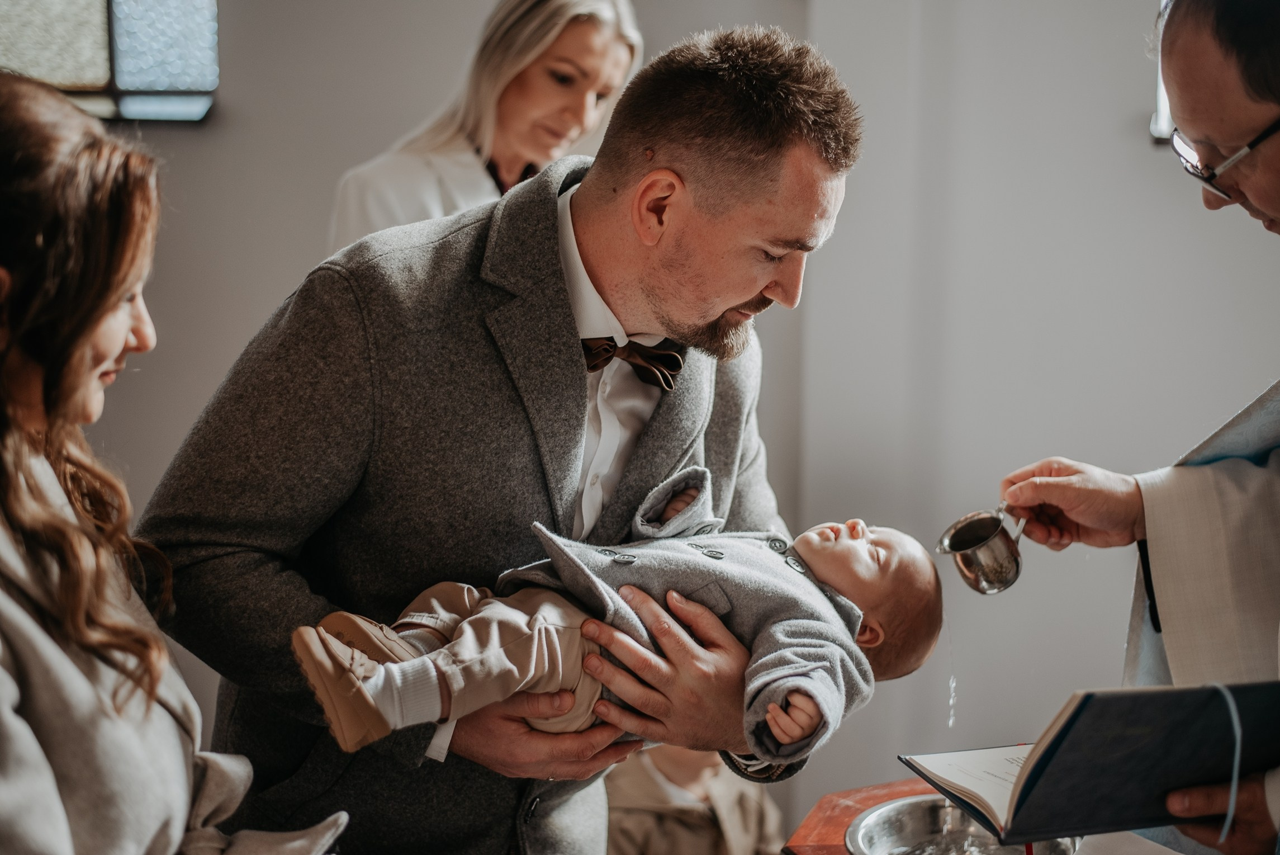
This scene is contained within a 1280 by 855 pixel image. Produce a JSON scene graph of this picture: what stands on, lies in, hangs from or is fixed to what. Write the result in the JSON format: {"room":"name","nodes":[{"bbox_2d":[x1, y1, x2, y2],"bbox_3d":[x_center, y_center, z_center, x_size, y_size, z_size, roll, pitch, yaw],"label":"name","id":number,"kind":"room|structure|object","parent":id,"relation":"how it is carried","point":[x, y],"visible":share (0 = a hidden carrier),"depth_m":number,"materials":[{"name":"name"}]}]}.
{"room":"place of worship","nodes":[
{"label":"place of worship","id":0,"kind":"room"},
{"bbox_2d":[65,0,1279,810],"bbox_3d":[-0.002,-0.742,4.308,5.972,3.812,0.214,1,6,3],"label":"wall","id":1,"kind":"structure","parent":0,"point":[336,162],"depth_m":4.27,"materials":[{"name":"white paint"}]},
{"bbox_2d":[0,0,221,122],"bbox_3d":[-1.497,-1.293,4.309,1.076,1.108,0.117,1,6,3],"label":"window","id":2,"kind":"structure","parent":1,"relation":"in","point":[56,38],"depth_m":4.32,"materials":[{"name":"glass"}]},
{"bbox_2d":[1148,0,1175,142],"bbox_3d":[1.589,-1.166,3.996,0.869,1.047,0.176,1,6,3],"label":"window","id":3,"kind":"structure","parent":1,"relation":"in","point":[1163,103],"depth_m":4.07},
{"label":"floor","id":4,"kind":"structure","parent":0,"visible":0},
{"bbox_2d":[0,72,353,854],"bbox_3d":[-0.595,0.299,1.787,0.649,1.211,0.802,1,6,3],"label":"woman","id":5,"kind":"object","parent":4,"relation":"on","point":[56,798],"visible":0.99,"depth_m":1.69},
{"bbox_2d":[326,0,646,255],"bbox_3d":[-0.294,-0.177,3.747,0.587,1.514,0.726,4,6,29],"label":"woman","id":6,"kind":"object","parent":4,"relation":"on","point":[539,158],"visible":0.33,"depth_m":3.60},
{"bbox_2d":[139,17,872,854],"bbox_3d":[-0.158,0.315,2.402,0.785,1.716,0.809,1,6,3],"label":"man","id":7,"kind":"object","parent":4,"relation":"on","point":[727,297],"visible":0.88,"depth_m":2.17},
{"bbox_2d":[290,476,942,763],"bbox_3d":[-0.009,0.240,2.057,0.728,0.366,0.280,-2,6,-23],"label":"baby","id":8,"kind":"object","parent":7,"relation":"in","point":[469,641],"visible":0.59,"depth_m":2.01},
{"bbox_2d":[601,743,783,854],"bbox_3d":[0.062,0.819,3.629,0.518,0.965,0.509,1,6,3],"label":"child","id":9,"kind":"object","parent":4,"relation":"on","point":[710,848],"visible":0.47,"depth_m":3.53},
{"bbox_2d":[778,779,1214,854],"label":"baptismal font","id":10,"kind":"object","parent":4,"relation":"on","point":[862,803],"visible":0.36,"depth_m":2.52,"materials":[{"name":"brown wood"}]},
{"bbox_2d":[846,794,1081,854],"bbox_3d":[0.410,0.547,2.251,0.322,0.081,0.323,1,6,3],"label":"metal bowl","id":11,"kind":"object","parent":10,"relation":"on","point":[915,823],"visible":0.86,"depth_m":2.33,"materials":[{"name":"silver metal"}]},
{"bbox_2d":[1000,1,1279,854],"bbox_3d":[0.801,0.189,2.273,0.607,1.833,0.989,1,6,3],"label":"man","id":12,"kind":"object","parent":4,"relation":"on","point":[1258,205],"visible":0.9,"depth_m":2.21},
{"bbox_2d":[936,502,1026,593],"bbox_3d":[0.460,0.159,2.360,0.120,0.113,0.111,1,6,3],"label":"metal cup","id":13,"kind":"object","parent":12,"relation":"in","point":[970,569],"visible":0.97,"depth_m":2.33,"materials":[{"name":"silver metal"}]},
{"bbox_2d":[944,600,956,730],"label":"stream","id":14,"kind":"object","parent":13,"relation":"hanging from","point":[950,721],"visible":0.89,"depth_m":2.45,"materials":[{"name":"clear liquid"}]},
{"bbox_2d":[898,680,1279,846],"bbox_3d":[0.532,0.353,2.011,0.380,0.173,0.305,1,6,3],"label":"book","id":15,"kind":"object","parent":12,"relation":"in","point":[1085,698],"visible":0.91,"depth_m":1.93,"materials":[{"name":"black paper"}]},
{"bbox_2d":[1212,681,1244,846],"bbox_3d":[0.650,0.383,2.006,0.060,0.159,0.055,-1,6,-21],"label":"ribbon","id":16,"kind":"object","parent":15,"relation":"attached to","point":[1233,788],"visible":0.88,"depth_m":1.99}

□ □ □

Prompt >> What you return must be every entry, word for word, without any pictures.

The answer >>
This scene is contained within a 1280 by 855 pixel image. Produce a JSON scene graph of this picture: what stands on, lies in, hangs from or is fixed to what. Write the result in the JSON format: {"room":"name","nodes":[{"bbox_2d":[x1, y1, x2, y2],"bbox_3d":[x_center, y_center, z_center, x_size, y_size, z_size, roll, pitch, yaw],"label":"name","id":number,"kind":"room|structure|object","parent":id,"relation":"how it is carried","point":[x, y],"visible":share (0 = a hidden carrier),"depth_m":number,"materials":[{"name":"name"}]}]}.
{"room":"place of worship","nodes":[
{"label":"place of worship","id":0,"kind":"room"},
{"bbox_2d":[65,0,1279,810],"bbox_3d":[-0.002,-0.742,4.308,5.972,3.812,0.214,1,6,3],"label":"wall","id":1,"kind":"structure","parent":0,"point":[336,162],"depth_m":4.27,"materials":[{"name":"white paint"}]},
{"bbox_2d":[0,0,221,122],"bbox_3d":[-1.497,-1.293,4.309,1.076,1.108,0.117,1,6,3],"label":"window","id":2,"kind":"structure","parent":1,"relation":"in","point":[56,38],"depth_m":4.32,"materials":[{"name":"glass"}]},
{"bbox_2d":[1148,0,1175,142],"bbox_3d":[1.589,-1.166,3.996,0.869,1.047,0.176,1,6,3],"label":"window","id":3,"kind":"structure","parent":1,"relation":"in","point":[1163,103],"depth_m":4.07},
{"label":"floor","id":4,"kind":"structure","parent":0,"visible":0},
{"bbox_2d":[0,72,353,854],"bbox_3d":[-0.595,0.299,1.787,0.649,1.211,0.802,1,6,3],"label":"woman","id":5,"kind":"object","parent":4,"relation":"on","point":[56,798],"visible":0.99,"depth_m":1.69},
{"bbox_2d":[326,0,646,255],"bbox_3d":[-0.294,-0.177,3.747,0.587,1.514,0.726,4,6,29],"label":"woman","id":6,"kind":"object","parent":4,"relation":"on","point":[539,158],"visible":0.33,"depth_m":3.60},
{"bbox_2d":[139,17,872,854],"bbox_3d":[-0.158,0.315,2.402,0.785,1.716,0.809,1,6,3],"label":"man","id":7,"kind":"object","parent":4,"relation":"on","point":[727,297],"visible":0.88,"depth_m":2.17},
{"bbox_2d":[290,476,942,763],"bbox_3d":[-0.009,0.240,2.057,0.728,0.366,0.280,-2,6,-23],"label":"baby","id":8,"kind":"object","parent":7,"relation":"in","point":[469,641],"visible":0.59,"depth_m":2.01},
{"bbox_2d":[601,743,783,854],"bbox_3d":[0.062,0.819,3.629,0.518,0.965,0.509,1,6,3],"label":"child","id":9,"kind":"object","parent":4,"relation":"on","point":[710,848],"visible":0.47,"depth_m":3.53},
{"bbox_2d":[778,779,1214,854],"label":"baptismal font","id":10,"kind":"object","parent":4,"relation":"on","point":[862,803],"visible":0.36,"depth_m":2.52,"materials":[{"name":"brown wood"}]},
{"bbox_2d":[846,794,1081,854],"bbox_3d":[0.410,0.547,2.251,0.322,0.081,0.323,1,6,3],"label":"metal bowl","id":11,"kind":"object","parent":10,"relation":"on","point":[915,823],"visible":0.86,"depth_m":2.33,"materials":[{"name":"silver metal"}]},
{"bbox_2d":[1000,1,1279,854],"bbox_3d":[0.801,0.189,2.273,0.607,1.833,0.989,1,6,3],"label":"man","id":12,"kind":"object","parent":4,"relation":"on","point":[1258,205],"visible":0.9,"depth_m":2.21},
{"bbox_2d":[936,502,1026,593],"bbox_3d":[0.460,0.159,2.360,0.120,0.113,0.111,1,6,3],"label":"metal cup","id":13,"kind":"object","parent":12,"relation":"in","point":[970,569],"visible":0.97,"depth_m":2.33,"materials":[{"name":"silver metal"}]},
{"bbox_2d":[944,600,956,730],"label":"stream","id":14,"kind":"object","parent":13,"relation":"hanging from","point":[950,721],"visible":0.89,"depth_m":2.45,"materials":[{"name":"clear liquid"}]},
{"bbox_2d":[898,680,1279,846],"bbox_3d":[0.532,0.353,2.011,0.380,0.173,0.305,1,6,3],"label":"book","id":15,"kind":"object","parent":12,"relation":"in","point":[1085,698],"visible":0.91,"depth_m":1.93,"materials":[{"name":"black paper"}]},
{"bbox_2d":[1212,681,1244,846],"bbox_3d":[0.650,0.383,2.006,0.060,0.159,0.055,-1,6,-21],"label":"ribbon","id":16,"kind":"object","parent":15,"relation":"attached to","point":[1233,788],"visible":0.88,"depth_m":1.99}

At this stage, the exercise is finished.